• Goal of the exercise
For this listing, reproduce the line with "Give a pixel", the line with "Which object has", and the lines between, exactly as they stand. Leave out pictures and all other lines.

• Stored data
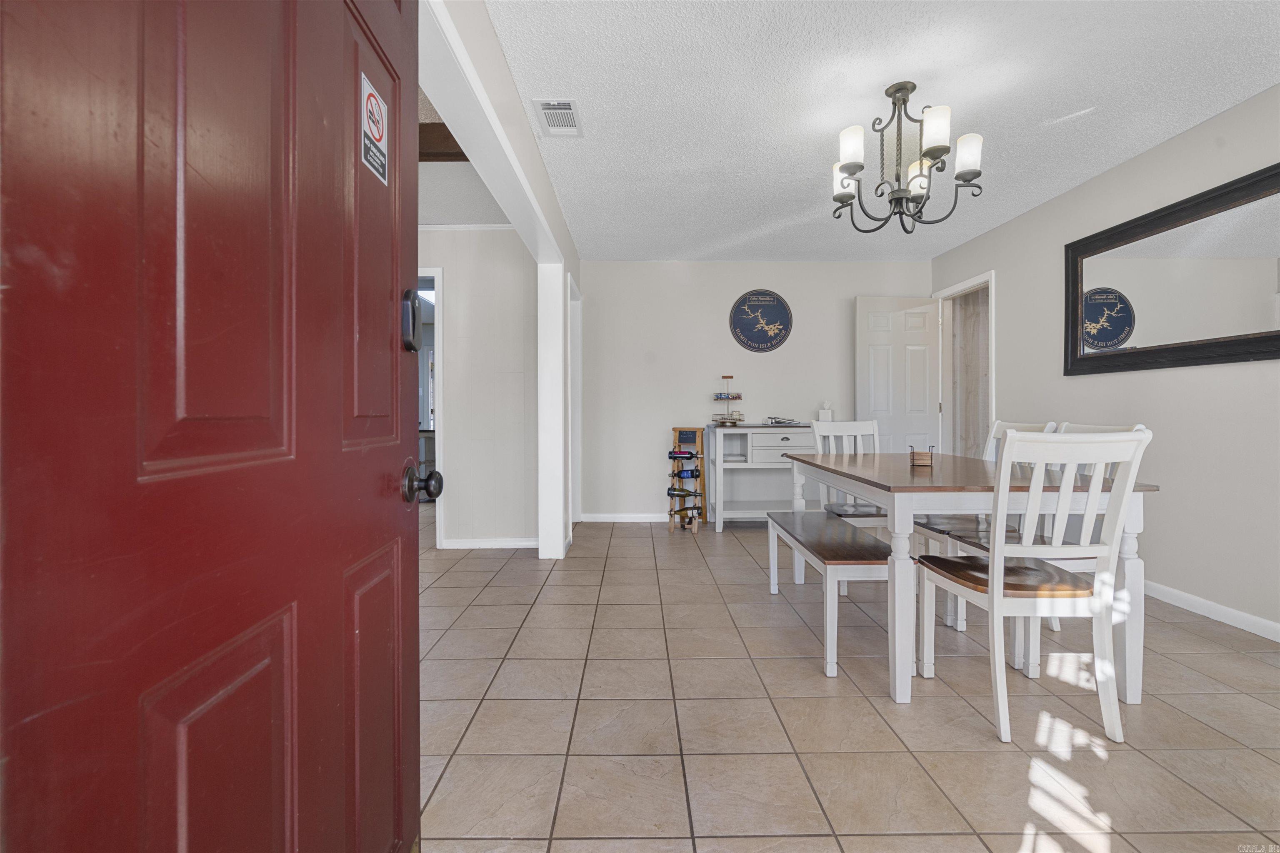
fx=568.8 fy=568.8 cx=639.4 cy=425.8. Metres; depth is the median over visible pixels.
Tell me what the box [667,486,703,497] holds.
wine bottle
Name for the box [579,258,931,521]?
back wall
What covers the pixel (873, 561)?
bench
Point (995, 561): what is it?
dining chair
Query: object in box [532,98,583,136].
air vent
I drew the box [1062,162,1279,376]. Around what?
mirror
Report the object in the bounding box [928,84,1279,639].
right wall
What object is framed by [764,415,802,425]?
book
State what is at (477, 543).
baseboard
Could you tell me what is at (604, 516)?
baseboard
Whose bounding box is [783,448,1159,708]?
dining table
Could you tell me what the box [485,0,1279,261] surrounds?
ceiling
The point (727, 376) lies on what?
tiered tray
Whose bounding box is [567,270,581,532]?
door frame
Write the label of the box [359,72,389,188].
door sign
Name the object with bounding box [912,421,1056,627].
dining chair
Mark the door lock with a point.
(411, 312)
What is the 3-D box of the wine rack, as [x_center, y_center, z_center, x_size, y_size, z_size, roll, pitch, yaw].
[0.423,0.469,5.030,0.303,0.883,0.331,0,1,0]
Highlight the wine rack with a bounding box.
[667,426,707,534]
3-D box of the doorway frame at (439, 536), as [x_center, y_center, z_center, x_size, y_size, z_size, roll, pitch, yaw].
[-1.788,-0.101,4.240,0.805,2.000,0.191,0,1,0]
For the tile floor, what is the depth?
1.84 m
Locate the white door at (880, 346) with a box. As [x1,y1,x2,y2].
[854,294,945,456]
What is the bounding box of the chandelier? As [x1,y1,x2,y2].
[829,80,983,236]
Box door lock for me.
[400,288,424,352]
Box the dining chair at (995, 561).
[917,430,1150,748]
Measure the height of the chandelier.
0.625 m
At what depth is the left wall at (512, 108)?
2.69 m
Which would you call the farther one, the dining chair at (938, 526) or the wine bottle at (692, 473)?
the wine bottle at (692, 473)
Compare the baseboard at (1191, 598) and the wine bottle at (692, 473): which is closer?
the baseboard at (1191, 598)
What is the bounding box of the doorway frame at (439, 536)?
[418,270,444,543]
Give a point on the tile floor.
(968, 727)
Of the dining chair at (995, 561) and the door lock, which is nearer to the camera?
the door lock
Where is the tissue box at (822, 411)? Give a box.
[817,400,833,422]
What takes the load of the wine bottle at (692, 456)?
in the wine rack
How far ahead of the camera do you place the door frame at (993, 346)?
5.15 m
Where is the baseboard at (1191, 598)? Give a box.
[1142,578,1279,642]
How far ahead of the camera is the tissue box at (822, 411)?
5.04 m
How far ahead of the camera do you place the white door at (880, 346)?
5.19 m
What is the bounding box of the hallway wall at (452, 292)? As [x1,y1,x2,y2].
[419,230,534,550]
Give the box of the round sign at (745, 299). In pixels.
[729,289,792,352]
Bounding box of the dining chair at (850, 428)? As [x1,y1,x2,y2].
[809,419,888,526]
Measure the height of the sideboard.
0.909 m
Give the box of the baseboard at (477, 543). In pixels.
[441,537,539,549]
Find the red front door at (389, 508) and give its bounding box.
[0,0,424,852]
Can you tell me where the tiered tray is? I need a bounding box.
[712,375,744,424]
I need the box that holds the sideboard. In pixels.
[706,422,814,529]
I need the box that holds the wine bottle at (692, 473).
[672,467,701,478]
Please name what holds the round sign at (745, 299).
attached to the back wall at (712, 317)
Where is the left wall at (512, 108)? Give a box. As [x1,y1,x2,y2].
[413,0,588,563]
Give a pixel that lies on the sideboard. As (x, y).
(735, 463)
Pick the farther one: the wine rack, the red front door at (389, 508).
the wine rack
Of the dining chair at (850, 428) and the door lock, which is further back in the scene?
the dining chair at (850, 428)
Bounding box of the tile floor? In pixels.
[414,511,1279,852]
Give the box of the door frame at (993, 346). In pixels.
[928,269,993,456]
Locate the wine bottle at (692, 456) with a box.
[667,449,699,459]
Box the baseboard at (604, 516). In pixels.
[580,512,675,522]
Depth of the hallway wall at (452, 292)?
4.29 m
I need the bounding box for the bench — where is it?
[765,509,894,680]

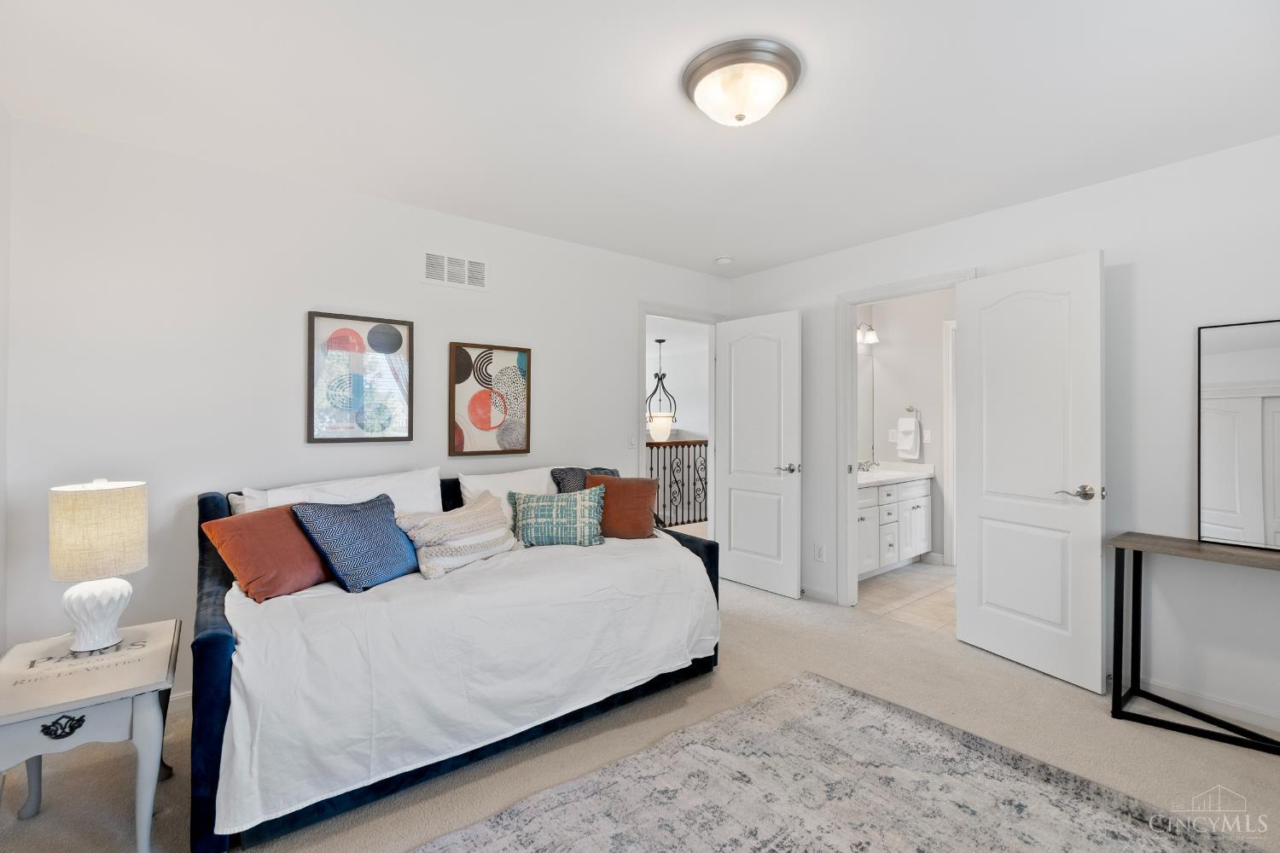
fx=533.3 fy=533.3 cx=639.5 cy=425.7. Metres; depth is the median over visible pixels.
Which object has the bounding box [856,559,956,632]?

--

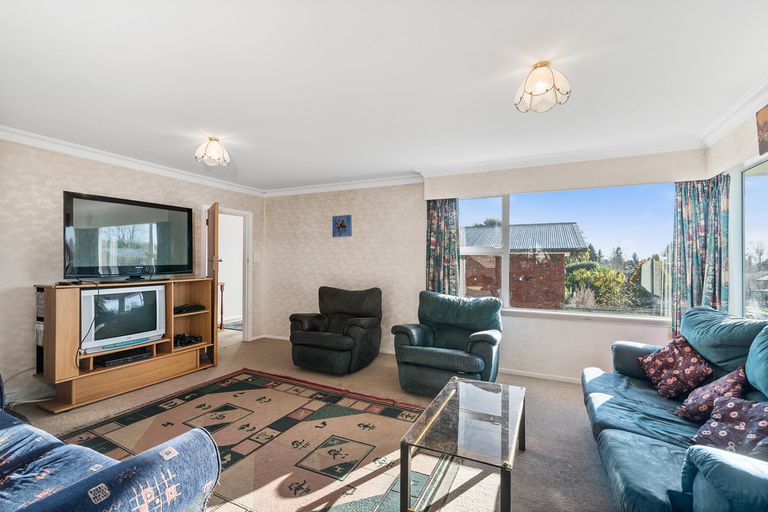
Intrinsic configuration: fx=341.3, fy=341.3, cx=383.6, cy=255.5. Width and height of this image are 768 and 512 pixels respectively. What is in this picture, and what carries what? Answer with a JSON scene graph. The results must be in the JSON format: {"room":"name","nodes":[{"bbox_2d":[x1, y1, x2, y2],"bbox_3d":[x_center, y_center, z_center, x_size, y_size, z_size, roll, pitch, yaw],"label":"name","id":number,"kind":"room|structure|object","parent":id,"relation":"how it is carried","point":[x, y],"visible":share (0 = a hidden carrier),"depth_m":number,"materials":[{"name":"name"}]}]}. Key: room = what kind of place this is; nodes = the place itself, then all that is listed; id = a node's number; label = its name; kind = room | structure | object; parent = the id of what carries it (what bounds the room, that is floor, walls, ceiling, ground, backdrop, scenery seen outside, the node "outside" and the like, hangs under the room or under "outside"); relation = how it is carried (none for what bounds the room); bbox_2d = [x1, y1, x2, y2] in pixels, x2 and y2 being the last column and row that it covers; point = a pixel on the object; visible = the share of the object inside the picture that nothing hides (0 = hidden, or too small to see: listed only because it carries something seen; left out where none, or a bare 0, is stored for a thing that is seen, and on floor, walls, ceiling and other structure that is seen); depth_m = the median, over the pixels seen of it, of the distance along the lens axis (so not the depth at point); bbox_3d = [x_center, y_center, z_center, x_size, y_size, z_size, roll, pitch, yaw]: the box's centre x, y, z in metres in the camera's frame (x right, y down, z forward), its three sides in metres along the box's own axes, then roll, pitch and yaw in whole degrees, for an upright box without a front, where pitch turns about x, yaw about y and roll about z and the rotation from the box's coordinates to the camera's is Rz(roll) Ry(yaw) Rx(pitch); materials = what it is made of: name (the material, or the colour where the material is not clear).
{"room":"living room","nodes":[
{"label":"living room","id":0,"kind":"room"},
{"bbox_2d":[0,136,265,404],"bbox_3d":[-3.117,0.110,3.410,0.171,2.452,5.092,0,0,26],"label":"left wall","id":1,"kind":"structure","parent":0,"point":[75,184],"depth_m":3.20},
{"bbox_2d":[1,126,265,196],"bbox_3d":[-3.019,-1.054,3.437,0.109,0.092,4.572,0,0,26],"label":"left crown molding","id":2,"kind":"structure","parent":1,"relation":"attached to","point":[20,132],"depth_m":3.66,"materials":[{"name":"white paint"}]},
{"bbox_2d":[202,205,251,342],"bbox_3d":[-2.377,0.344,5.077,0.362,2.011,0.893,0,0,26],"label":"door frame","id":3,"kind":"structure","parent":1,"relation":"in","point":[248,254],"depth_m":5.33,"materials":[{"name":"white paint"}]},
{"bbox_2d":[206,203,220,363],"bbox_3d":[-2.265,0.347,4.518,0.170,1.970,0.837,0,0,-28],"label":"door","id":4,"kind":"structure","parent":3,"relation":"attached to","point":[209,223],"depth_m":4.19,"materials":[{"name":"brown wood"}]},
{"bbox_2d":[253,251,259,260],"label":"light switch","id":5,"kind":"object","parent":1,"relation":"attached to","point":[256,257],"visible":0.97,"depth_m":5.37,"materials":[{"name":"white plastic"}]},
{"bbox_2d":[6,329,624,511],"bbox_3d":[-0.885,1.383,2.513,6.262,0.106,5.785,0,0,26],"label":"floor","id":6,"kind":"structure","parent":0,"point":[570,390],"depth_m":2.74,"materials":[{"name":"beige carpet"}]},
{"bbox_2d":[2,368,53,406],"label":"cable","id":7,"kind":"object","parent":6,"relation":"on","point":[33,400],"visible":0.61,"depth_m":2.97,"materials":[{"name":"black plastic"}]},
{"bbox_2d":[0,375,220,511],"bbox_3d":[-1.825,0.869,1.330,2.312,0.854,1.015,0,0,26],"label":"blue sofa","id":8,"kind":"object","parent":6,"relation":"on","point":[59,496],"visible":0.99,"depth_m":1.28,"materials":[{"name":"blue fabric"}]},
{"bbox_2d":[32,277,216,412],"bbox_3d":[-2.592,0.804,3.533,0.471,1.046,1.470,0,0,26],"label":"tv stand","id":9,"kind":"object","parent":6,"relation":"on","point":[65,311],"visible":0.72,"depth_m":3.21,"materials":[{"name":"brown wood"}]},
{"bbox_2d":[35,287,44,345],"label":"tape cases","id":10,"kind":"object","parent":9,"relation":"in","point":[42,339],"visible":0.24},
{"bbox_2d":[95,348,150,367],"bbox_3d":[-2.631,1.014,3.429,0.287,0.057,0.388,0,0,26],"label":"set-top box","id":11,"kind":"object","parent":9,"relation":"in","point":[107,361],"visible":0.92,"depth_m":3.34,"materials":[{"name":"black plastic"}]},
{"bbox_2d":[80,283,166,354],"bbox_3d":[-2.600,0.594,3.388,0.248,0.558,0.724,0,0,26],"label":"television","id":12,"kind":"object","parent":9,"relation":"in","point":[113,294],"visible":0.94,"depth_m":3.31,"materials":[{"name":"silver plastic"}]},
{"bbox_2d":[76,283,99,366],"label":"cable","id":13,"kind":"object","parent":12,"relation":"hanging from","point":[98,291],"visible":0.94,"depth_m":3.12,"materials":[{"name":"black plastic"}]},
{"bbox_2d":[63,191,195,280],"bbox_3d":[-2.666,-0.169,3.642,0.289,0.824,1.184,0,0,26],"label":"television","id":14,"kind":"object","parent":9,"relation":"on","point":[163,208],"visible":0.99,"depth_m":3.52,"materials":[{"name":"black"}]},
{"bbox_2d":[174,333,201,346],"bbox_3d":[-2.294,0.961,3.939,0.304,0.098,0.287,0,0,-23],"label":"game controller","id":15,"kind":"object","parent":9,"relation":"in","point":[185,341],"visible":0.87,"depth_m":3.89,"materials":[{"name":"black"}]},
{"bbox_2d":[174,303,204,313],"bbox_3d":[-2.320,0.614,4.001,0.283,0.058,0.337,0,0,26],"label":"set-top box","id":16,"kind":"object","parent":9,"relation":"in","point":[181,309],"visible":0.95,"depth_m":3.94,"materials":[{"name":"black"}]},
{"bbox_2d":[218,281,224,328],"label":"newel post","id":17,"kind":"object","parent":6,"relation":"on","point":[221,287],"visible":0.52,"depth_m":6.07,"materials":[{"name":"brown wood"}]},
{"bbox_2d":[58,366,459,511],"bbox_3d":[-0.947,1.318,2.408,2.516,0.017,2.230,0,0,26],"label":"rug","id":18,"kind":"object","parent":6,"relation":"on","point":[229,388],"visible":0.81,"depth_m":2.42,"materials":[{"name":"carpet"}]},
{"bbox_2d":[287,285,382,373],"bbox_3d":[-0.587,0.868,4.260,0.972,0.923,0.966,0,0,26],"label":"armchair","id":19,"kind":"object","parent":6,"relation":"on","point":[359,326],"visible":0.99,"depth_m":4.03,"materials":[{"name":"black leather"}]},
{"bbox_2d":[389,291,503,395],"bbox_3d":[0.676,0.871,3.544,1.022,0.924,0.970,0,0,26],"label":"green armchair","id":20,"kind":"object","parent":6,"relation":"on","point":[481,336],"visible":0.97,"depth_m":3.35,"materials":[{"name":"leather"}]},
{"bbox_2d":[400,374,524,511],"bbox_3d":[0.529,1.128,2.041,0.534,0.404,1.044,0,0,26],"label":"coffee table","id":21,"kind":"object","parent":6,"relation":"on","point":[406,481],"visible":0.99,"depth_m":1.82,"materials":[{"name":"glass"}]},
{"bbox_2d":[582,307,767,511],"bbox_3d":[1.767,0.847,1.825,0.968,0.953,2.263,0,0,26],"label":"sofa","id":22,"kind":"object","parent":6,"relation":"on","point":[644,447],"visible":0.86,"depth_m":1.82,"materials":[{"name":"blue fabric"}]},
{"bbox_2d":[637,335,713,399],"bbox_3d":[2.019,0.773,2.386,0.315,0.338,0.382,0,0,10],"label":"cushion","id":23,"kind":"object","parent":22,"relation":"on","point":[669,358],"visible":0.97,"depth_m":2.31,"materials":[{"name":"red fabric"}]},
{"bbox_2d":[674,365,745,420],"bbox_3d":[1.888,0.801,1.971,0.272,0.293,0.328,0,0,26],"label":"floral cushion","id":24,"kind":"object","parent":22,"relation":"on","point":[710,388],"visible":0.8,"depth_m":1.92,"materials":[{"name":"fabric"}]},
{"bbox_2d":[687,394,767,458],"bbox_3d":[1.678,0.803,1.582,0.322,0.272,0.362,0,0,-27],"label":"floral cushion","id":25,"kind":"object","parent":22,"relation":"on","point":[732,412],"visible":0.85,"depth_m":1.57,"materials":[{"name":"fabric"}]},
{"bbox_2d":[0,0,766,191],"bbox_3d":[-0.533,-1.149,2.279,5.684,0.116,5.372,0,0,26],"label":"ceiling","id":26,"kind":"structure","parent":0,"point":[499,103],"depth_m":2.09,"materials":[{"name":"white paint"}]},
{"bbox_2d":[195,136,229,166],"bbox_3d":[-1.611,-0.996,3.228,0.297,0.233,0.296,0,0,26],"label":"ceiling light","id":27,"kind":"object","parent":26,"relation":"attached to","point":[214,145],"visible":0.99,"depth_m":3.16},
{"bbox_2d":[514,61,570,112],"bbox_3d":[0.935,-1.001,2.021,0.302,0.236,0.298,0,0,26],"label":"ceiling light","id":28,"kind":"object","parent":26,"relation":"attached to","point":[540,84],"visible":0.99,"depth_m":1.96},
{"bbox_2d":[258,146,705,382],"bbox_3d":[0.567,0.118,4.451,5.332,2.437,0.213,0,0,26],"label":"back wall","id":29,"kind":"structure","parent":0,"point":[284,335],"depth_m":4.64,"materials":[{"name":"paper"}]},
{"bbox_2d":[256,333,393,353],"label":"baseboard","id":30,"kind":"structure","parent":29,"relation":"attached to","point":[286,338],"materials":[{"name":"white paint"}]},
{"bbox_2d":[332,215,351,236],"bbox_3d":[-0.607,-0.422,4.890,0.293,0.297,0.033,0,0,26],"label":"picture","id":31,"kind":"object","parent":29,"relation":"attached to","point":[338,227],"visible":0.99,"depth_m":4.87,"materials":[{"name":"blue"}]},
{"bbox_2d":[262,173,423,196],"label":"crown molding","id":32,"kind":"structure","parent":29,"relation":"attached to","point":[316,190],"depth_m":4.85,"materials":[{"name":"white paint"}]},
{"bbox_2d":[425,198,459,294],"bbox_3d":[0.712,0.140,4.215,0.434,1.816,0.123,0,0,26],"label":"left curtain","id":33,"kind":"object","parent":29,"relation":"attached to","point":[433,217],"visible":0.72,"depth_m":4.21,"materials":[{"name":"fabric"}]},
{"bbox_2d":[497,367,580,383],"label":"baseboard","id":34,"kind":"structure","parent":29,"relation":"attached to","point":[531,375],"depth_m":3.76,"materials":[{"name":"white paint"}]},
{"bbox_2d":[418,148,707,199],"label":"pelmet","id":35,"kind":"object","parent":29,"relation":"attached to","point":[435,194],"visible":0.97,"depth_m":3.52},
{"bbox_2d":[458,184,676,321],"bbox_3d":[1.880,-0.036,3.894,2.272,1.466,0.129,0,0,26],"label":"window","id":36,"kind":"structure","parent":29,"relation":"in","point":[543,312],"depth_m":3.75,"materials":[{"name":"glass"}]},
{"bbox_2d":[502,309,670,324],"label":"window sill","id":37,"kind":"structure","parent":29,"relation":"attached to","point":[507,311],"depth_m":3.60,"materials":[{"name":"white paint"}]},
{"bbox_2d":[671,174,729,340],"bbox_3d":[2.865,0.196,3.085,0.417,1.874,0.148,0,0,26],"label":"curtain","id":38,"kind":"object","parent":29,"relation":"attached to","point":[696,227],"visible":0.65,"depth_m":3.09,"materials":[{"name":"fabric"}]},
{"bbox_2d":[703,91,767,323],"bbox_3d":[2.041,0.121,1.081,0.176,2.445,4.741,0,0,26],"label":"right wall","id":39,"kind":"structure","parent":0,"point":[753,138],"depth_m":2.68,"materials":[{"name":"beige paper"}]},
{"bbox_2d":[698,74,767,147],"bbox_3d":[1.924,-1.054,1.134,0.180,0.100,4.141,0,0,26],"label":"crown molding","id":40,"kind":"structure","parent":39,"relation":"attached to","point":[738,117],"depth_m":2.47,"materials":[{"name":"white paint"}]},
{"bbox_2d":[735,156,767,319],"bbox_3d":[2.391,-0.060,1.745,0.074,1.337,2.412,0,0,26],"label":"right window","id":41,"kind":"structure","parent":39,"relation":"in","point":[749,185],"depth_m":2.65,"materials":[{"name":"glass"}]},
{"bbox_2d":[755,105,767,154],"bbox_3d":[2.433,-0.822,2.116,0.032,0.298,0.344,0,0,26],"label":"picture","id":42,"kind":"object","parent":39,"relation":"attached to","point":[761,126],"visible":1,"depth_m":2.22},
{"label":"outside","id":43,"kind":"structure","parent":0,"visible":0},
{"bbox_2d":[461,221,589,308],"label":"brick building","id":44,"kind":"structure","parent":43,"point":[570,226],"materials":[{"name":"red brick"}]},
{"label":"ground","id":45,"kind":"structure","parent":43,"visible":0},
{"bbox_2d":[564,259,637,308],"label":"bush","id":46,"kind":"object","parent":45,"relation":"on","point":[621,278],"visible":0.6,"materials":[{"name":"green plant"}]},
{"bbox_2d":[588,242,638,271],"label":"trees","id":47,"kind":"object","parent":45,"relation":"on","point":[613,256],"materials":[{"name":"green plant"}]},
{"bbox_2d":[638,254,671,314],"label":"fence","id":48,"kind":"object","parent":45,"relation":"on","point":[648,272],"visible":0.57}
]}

• Result of this task
Give a pixel that lies on the sideboard. As (x, y).
(735, 463)
Pick the farther one: the wine rack, the red front door at (389, 508).
the wine rack
Of the dining chair at (850, 428) and the door lock, which is further back in the scene?
the dining chair at (850, 428)
Bounding box of the tile floor? In pixels.
[414,511,1279,852]
Give the box of the door frame at (993, 346). In pixels.
[928,269,993,456]
Locate the wine bottle at (692, 456) with a box.
[667,449,699,459]
Box the baseboard at (604, 516). In pixels.
[580,512,675,522]
Depth of the hallway wall at (452, 292)?
4.29 m
I need the bounding box for the bench — where is it?
[765,509,894,680]

fx=533.3 fy=533.3 cx=639.5 cy=425.7. Metres; depth is the median over visible pixels.
Which object has the bounding box [856,559,956,632]?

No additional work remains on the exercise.